** ESERCIZI **
a) Trascrivi il brano cominciando da "Diversa l’accezione data" e proseguendo fino a "(foto dal web)".
b) Secondo il brano, in che giorno si celebrava la "Festa della Ciana"?
c) Traduci in inglese questa frase del brano: "Il termine ciána è in questo dialogo riconoscibile come fiorentinismo o comunque come termine di uso toscano, ma di cui si è un po’ perso il senso."

Il termine ciána è in questo dialogo riconoscibile come fiorentinismo o comunque come termine di uso toscano, ma di cui si è un po’ perso il senso.

Il dizionario etimologico italiano lo definisce sostantivo femminile con il significato di donna del volgo fiorentino e, per estensione, donna sciatta e di modi plebei, ma anche scarpa vecchia usata come ciabatta. Da ciána i derivati: al maschile ciáno, ma anche cianáio, cianáta e cianío nel senso di schiamazzo di gente plebea, strepito sconveniente tipico delle ciane.

Diversa l’accezione data da Stefano Rosi Galli nel suo “Vohabolario del Vernaholo Fiorentino e del Dialetto Toscano di ieri e di oggi”, che definisce il termine sia un pettegolezzo sia una persona chiacchierona: “Quando il termine incarna una persona, rappresenta la figura tipicamente toscana della donna boccalona, chiacchierona, che prima di venire a sapere una cosa, l’ha già spifferata […] Anche gli abiti e lo stile che adotta sono caratteristici: sciatta, ciabattona”. E aggiunge che un tempo le era stata dedicata una festa di quartiere, la “Festa della Ciana” il 16 agosto, in via di Camaldoli, insieme alla festa di San Rocco, ovviamente nel quartiere di San Frediano…

Via di Camaldoli nel 1962 (foto dal web)

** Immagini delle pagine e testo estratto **
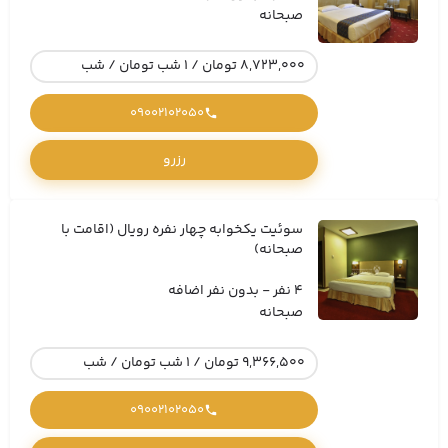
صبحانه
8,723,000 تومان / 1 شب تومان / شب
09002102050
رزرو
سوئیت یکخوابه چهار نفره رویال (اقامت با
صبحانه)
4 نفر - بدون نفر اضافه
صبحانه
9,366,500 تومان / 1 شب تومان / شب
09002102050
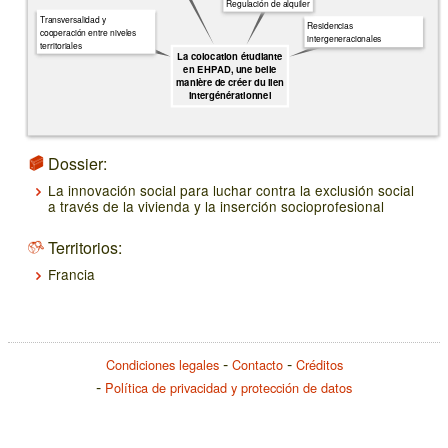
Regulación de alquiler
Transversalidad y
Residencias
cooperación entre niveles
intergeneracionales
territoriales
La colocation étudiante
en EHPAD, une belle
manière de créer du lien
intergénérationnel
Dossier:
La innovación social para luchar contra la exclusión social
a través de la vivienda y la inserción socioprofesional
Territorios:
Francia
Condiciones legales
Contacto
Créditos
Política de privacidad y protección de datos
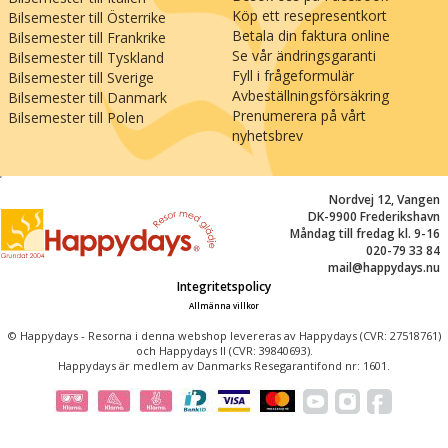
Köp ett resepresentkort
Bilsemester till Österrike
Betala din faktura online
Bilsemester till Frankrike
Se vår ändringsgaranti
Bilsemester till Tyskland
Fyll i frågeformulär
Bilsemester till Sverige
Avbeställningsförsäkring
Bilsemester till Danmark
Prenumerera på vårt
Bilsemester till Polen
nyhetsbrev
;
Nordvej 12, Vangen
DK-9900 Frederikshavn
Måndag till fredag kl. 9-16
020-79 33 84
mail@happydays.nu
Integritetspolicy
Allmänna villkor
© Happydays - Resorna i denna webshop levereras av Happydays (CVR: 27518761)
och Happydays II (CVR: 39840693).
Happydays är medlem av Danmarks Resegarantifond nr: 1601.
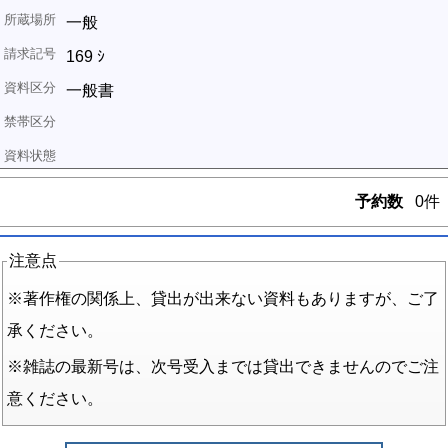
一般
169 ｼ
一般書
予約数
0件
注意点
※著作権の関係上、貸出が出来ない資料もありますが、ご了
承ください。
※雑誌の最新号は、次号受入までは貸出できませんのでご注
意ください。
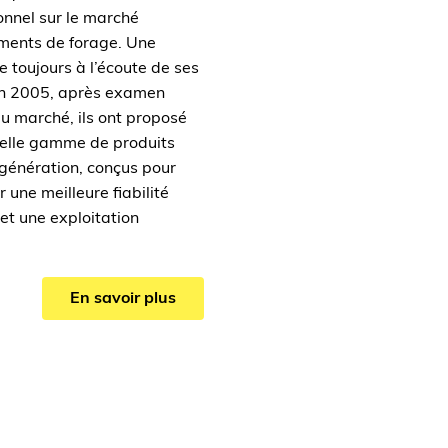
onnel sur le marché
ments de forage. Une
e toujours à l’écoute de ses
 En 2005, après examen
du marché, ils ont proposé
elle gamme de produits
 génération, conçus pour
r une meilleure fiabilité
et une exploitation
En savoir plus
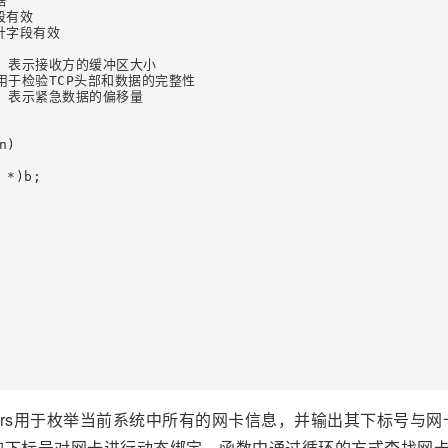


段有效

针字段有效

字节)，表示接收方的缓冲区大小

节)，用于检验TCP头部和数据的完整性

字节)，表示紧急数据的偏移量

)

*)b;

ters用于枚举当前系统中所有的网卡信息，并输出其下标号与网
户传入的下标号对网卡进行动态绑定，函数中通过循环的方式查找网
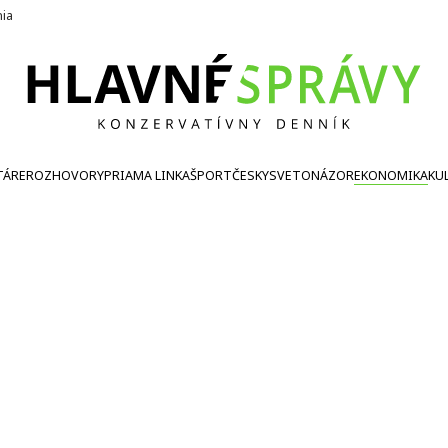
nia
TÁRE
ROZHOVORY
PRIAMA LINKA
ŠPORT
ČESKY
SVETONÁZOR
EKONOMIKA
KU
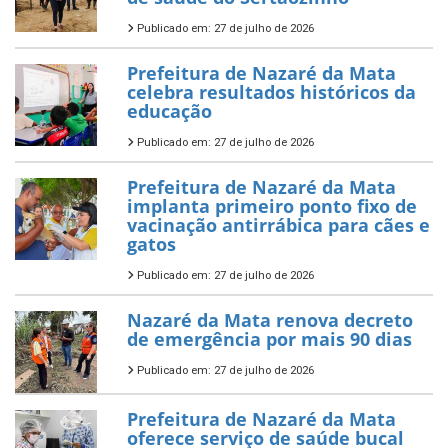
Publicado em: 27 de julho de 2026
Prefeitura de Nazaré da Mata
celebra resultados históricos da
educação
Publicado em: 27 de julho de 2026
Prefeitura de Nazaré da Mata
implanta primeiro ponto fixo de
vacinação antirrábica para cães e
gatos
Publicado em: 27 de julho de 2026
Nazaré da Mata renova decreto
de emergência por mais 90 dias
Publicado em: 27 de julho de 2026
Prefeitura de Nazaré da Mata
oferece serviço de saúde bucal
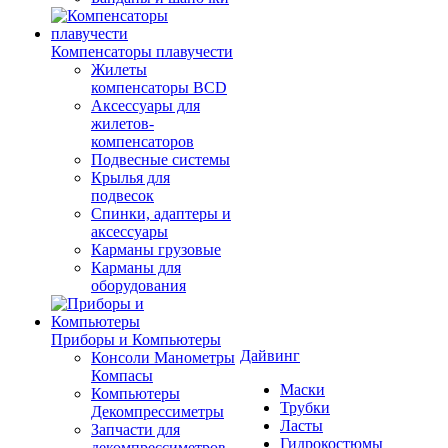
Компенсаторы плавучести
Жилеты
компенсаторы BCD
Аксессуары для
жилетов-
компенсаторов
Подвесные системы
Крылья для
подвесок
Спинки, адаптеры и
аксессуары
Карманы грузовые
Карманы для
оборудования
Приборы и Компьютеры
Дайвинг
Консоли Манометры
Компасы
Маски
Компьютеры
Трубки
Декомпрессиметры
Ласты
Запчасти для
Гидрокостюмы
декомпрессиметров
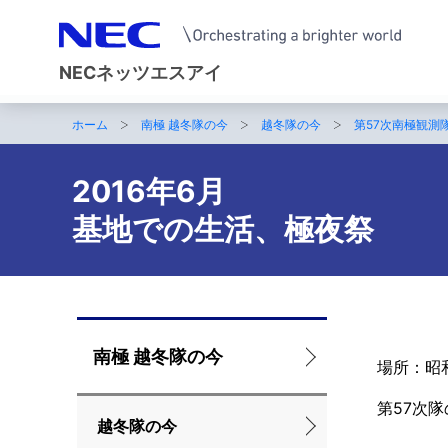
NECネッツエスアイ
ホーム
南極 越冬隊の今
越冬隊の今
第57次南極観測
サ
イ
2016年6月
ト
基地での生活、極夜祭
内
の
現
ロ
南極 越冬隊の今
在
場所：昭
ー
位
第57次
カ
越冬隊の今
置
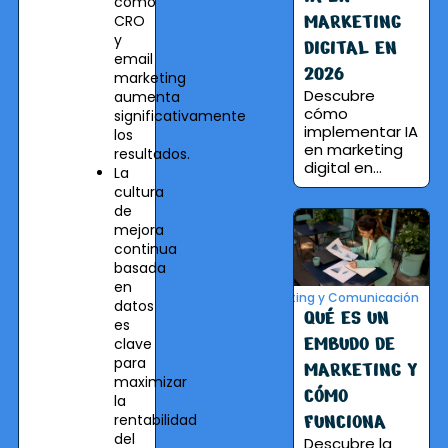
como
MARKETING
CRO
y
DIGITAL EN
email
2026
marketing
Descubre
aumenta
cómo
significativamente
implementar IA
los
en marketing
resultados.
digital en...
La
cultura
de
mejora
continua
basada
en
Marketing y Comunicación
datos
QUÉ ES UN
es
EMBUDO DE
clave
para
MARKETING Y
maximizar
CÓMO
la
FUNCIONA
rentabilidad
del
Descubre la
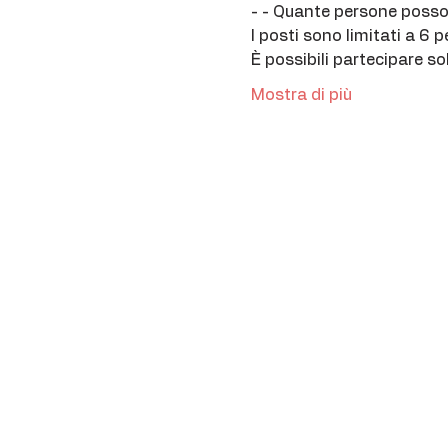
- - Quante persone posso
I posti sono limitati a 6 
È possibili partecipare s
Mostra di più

** LE TUE RISPOSTE **
a)
Diversa l’accezione data da Stefano Rosi Galli nel suo “Vohabolario del Vernaholo Fiorentino e del Dialetto Toscano di ieri e di oggi”, che definisce il termine sia un pettegolezzo sia una persona chiacchierona: “Quando il termine incarna una persona, rappresenta la figura tipicamente toscana della donna boccalona, chiacchierona, che prima di venire a sapere una cosa, l’ha già spifferata […] Anche gli abiti e lo stile che adotta sono caratteristici: sciatta, ciabattona”. E aggiunge che un tempo le era stata dedicata una festa di quartiere, la “Festa della Ciana” il 16 agosto, in via di Camaldoli, insieme alla festa di San Rocco, ovviamente nel quartiere di San Frediano…

Via di Camaldoli nel 1962 (foto dal web)

b) Il 16 agosto.

c) In this dialogue, the term ciána is recognizable as a Florentinism, or at any rate as a term of Tuscan usage, but one whose meaning has been somewhat lost.